Recently, I had two opportunities to reflect on my years in fair trade and on what fair trade is all about: I spoke to a gathering of Ten Thousand Villages’ store managers, and I prepared a reflection on the World Fair Trade Organization (WFTO) with Carol Wills from the UK, a former director of WFTO. Looking back got me thinking about the future of the fair trade movement, and the challenges those of us within the movement need to address if fair trade is to thrive.
The people-friendly dynamic of fair trade – putting people before profit, that is – fits well with the environmental concerns that have become uppermost in many consumers’ minds. Reducing our impact on the environment means less waste and fewer harmful chemicals and materials in the workplace. It means fresher air and water for everyone from the artisan to the consumer. A cleaner environment is in the best interest of everyone, which is why WFTO members like Ten Thousand Villages must be continuously making business practices more sustainable to maintain membership.

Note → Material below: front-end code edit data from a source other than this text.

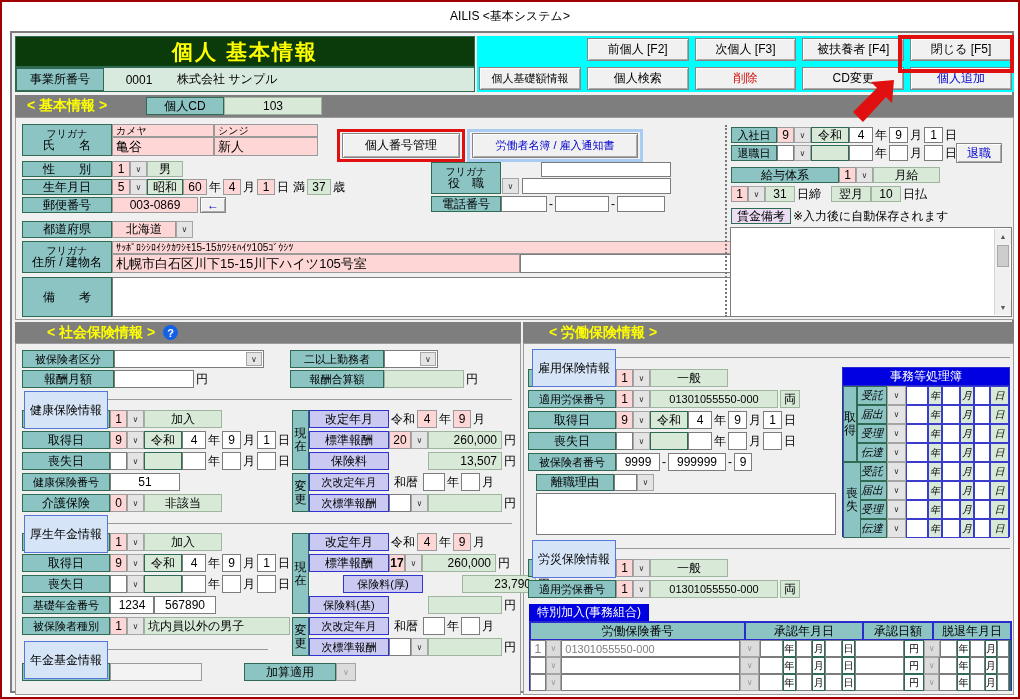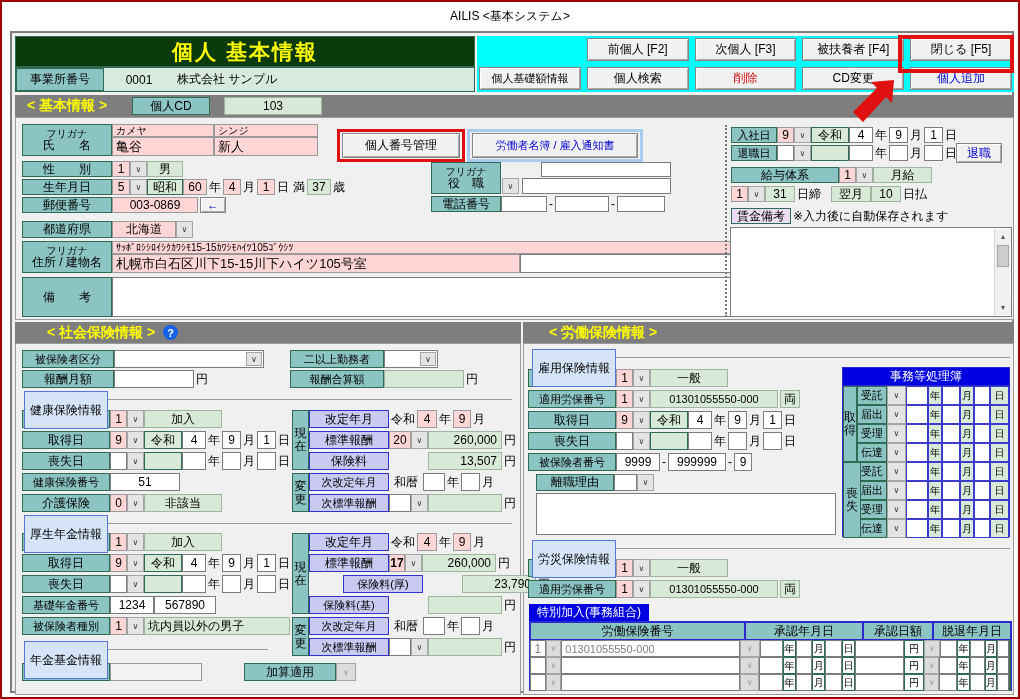--- a/index.html
+++ b/index.html
@@ -51,21 +51,21 @@
   .bluebox { position:absolute; border:3px solid #a9cdf2; z-index:5; }
   .ta { position:absolute; background:#fff; border:1px solid #7c7c7c; }
   .sb { position:absolute; right:1px; top:1px; bottom:1px; width:16px; background:#f0f0f0; border-left:1px solid #d5d5d5; }
   .sb .aru,.sb .ard { position:absolute; left:0; width:16px; height:15px; display:flex; align-items:center;
         justify-content:center; font-size:7px; color:#555; background:#f0f0f0; }
   .sb .aru { top:0; } .sb .aru::after { content:"▲"; }
   .sb .ard { bottom:0; } .sb .ard::after { content:"▼"; }
   .sb .th { position:absolute; top:16px; left:2px; width:12px; height:22px; background:#cdcdcd; border:1px solid #a8a8a8; }
   .navgrid { position:absolute; left:465px; top:3px; width:537px; height:56px; background:#00ffff;
              display:grid; grid-template-columns:repeat(5,1fr); grid-template-rows:1fr 1fr; gap:6px; padding:2px; }
-  .jrow { display:flex; height:19px; margin-left:14px; width:152px; }
+  .jrow { display:flex; height:19px; margin-left:14px; width:152px;font-style:italic; }
   .bb { border-color:#3c3ccc; }
   .gtx { color:#808080; }
 </style>
 </head>
 <body>
 
 <div id="titlebar">AILIS &lt;基本システム&gt;</div>
 
 <div id="window">
 
@@ -92,21 +92,21 @@
   </div>
 
   <div class="redbox" style="left:886px;top:2px;width:116px;height:38px;"></div>
   <svg class="abs" style="left:832px;top:42px;z-index:6;" width="58" height="52" viewBox="0 0 58 52">
     <polygon points="9,37 33,13 27,7 50,5 48,28 42,22 19,47" fill="#e01010"></polygon>
   </svg>
 
   <div class="bar" style="left:3px;top:62px;width:999px;height:22px;padding-left:12px;">
     <span>&lt; 基本情報 &gt;</span>
   </div>
-  <div class="abs c lbl" style="left:120px;top:64px;width:78px;height:18px;">個人CD</div>
+  <div class="abs c lbl" style="left:134px;top:64px;width:78px;height:18px;">個人CD</div>
   <div class="abs c pale" style="left:212px;top:64px;width:98px;height:18px;">103</div>
 
   <div class="panel" style="left:3px;top:84px;width:999px;height:203px;"></div>
 
   <div class="row" style="left:10px;top:91px;height:32px;">
     <div class="c lbl stack2" style="width:90px;">
       <span class="f10">フリガナ</span>
       <span>氏　　名</span>
     </div>
   </div>
@@ -212,21 +212,21 @@
     <div class="c win" style="width:19px;"></div>
     <div class="unit">月</div>
     <div class="c win" style="width:19px;"></div>
     <div class="unit">日</div>
   </div>
   <div class="abs btn" style="left:944px;top:110px;width:46px;height:20px;color:#0000cc;">退職</div>
   <div class="row" style="left:719px;top:134px;height:16px;">
     <div class="c lbl" style="width:108px;">給与体系</div>
     <div class="c pink" style="width:17px;">1</div>
     <div class="dd"></div>
-    <div class="c pale" style="width:59px;">月給</div>
+    <div class="c pale" style="width:67px;">月給</div>
   </div>
   <div class="row" style="left:719px;top:153px;height:16px;">
     <div class="c pink" style="width:17px;">1</div>
     <div class="dd"></div>
     <div class="c pale" style="width:30px;">31</div>
     <div class="unit">日締</div>
     <div class="c pale" style="width:40px;margin-left:8px;">翌月</div>
     <div class="c pale" style="width:30px;">10</div>
     <div class="unit">日払</div>
   </div>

It’s built into the principles of Fair Trade. Currently, the commercial world is nowhere near addressing this basic reality, nor redressing the north-south imbalance.
We at Ten Thousand Villages are building a sustainable bridge between Canadians and our partners – artisans in developing countries. We trade using 10 Fair Trade Principles, with a focus on long-term relationships based on solidarity, trust and mutual respect. For example, our role in Nepal goes beyond the immediate disaster relief required by our partners who were impacted by the recent earthquake. Ten Thousand Villages’ commitment to continuing to place orders for years to come gives them hope that they will have the resources to complete the rebuilding process and face the long road ahead.
I view the work we are doing with the present generation of producers as enabling them to move beyond the daily struggle for survival, giving them the freedom and opportunity to better their lives for their children’s future. The real test of our success lies in part with the next generation, and we will thus be watching for less instability and increased self-sufficiency in years to come.
Fair trade enables people to make their own choices, and it helps them develop the skills to make those choices.
Making choices for yourself is empowerment. We hope this leads to new ideas from unexpected places about how to work smarter and make a real difference in the fair trade movement and within the larger world of global trade.
We have to summon the courage to act together to foster real, positive and sustainable changes in our lives.
The promise of a wider community based on dignity and mutual respect beckons all of us to this task and this service, in whatever way we can participate.